One big part of designing a solution is understanding how the design compares to the other things out there that are similar. What has been done already? What are other users and designers doing in this space? In some cases, the design might be one of a kind, but in the case of Horizon, there are a fair amount of other players in the space. I took some time recently to look into some of the other UIs that exist. It gave me a good idea of how Horizon stacked up compared to these other UIs:
Google Compute Engine
Amazon Web Services
This exercise gave me some great inspiration for improvements that could be made to Horizon. What are others doing out there to solve the needs that Horizon can’t solve for users? How can we improve Horizon to meet these needs? Here are some of the things that I noticed from a design perspective.
If you’ve used OpenStack enough, you know that certain tables begin to grow to be extremely large. Currently, there is a filter function on the Instances table within Horizon, but it’s not quite as slick as the one that is available in Asgard. A simple, yet powerful search which gives instant feedback to the user will be crucial to be available on all of the tables that continue to grow as OpenStack users continue to gain more and more historical data. Here is a look at a section of a table with 564 items in it. The user does have the option to sort by any of the columns available in the table, but more powerfully, they can start typing in the filter text box to start weeding down the table items:
As the user starts typing, the table below is filtered automatically, and quickly:
Azure is overall a very polished UI. One thing that stuck out to me as great inspiration is the simplicity of the wizards in this UI for creating items in your cloud. Although this slickness can be done in many different ways, the Azure designers chose to use vertical blades to show the number of steps and the progress that the user has made through the wizard.
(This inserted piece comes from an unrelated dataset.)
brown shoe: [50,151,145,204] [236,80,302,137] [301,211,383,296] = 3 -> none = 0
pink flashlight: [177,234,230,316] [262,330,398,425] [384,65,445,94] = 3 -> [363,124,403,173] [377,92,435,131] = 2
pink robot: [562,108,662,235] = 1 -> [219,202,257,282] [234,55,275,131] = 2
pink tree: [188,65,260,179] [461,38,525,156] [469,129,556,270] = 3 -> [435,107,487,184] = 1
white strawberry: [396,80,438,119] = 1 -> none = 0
Another very nice design decision that the Azure team made was to build responsive forms. As a user navigates through all of the fields for which they need to provide data, the forms are constantly checking for errors inline. The user will notice right away if a field that requires a unique name needs to be changed before they continue filling out the form. It’s a nice time saver for later on when they click the “Create” button and don’t have to go back to the form to figure out which errors may need to be fixed. Take a look at this design in action:
The PayPal designers have done a great job taking the information available via OpenStack and reworking the Information Architecture in their Aurora UI. Take a look at a snapshot of their current navigation structure:
Not only have they grouped things logically in buckets that the user might be looking to act on, but they’ve included breadcrumbs above the working area on the left for users to be able to ground themselves on where they are at any time in the application. This is especially useful if the user has drilled down into a low level details page. Overall, I think this Information Architecture is a huge improvement over the one in Horizon.
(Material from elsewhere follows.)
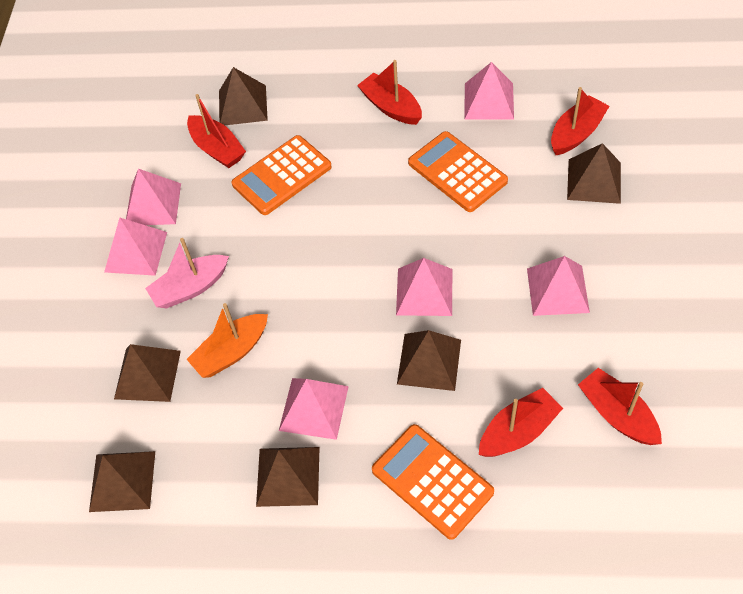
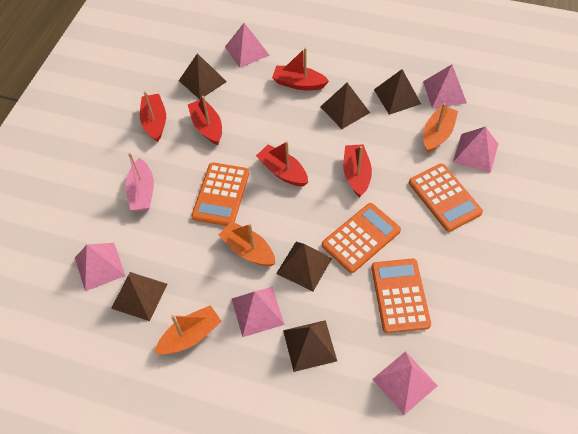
orange boat: [186,303,268,378] = 1 -> [154,305,222,354] [218,221,276,266] [423,103,458,153] = 3
orange calculator: [232,135,332,215] [372,424,494,540] [408,131,508,212] = 3 -> [192,162,249,226] [322,203,401,273] [371,258,431,333] [409,163,483,232] = 4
I personally haven’t had the chance to use CloudStack, but any time I catch a glimpse of the dashboards that are in their UI, I know the designers are doing it right. The information is organized in a clear and concise way without too much clutter. It looks as though the folks working on this UI have done research to figure out what is the most important data to surface to users at a glance, and they’ve left the rest to further drill down detail pages. The visuals are soft are inviting which makes it easy for users to have up on one of their screens throughout the day if needed for monitoring a cloud environment. Here are some of the examples I’ve seen out there:
Google Compute Engine
I hadn’t tried out Google Compute Engine before, so when I gave it a go I was pleasantly surprised at the first time user experience. Rather than dropping the user into an Overview with statistics that are empty considering they haven’t spun up any instances, Google decided to try and push the user in the right direction. They give a few options right off the bat:
Another important decision that Google made was to be sure to give users plenty of information before they decide to take certain actions. For example, when a user tries to delete a project (a pretty huge action), they are given a description of what will happen next if they confirm the action. I think this is a great view into designers thinking about how certain actions will impact users long term:
Amazon Web Services
Amazon Web Services includes a ton of different applications that a user can take advantage of. They’ve done a great job organizing their information architecture to handle all of these selections. One key design feature they added was to take into consideration the importance of horizontal screen space and to allow the user to hide/show the left hand navigation as needed.
The dashboard in this view is also something to note. The designers have included a mixture of statistics along with common actions that they know a user will want to take when they jump into this UI.
Are there any features that you’ve seen out there that inspire you to have something better in Horizon? These are definitely some of the things that have caught my eye. Let me know if you have seen any others, I’m happy to log blueprints and put together designs!